Collected data entries »

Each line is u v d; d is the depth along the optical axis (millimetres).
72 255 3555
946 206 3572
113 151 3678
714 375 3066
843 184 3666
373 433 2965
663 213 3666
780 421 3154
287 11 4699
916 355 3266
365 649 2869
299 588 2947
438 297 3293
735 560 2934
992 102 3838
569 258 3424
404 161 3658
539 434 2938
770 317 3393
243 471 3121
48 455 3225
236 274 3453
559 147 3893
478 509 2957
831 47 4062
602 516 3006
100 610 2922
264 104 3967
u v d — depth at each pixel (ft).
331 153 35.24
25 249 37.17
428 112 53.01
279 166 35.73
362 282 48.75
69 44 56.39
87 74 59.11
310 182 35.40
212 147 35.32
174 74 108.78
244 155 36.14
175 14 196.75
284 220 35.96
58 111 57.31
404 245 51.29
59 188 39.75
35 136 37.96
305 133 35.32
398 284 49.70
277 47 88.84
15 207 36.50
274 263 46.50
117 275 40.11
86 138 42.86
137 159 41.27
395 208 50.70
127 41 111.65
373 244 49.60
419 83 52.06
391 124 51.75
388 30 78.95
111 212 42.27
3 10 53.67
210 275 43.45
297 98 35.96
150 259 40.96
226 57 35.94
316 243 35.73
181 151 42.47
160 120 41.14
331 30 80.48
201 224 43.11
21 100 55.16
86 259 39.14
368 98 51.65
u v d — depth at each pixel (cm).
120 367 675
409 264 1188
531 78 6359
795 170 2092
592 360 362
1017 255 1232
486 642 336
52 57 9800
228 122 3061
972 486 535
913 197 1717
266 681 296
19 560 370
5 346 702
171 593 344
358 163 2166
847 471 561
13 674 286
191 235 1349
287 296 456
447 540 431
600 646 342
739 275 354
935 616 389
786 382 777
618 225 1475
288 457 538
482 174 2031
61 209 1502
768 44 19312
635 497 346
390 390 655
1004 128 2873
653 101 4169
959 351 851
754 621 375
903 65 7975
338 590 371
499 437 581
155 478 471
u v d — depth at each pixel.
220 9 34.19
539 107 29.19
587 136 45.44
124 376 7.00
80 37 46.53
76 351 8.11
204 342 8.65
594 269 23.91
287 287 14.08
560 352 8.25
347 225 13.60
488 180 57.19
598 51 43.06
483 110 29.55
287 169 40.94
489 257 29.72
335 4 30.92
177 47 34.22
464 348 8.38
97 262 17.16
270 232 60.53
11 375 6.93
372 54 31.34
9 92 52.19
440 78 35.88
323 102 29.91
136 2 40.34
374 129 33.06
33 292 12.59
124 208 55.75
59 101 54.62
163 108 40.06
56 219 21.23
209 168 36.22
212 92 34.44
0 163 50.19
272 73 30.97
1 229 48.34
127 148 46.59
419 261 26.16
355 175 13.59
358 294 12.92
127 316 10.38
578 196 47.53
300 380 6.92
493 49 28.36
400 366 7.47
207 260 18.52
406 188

DESCRIPTION OF THE TASK »
Starting from the line that contains "419 261 26.16", transcribe each line to the end of the records above. Please add nothing.

REPLY TO THE TASK »
419 261 26.16
355 175 13.59
358 294 12.92
127 316 10.38
578 196 47.53
300 380 6.92
493 49 28.36
400 366 7.47
207 260 18.52
406 188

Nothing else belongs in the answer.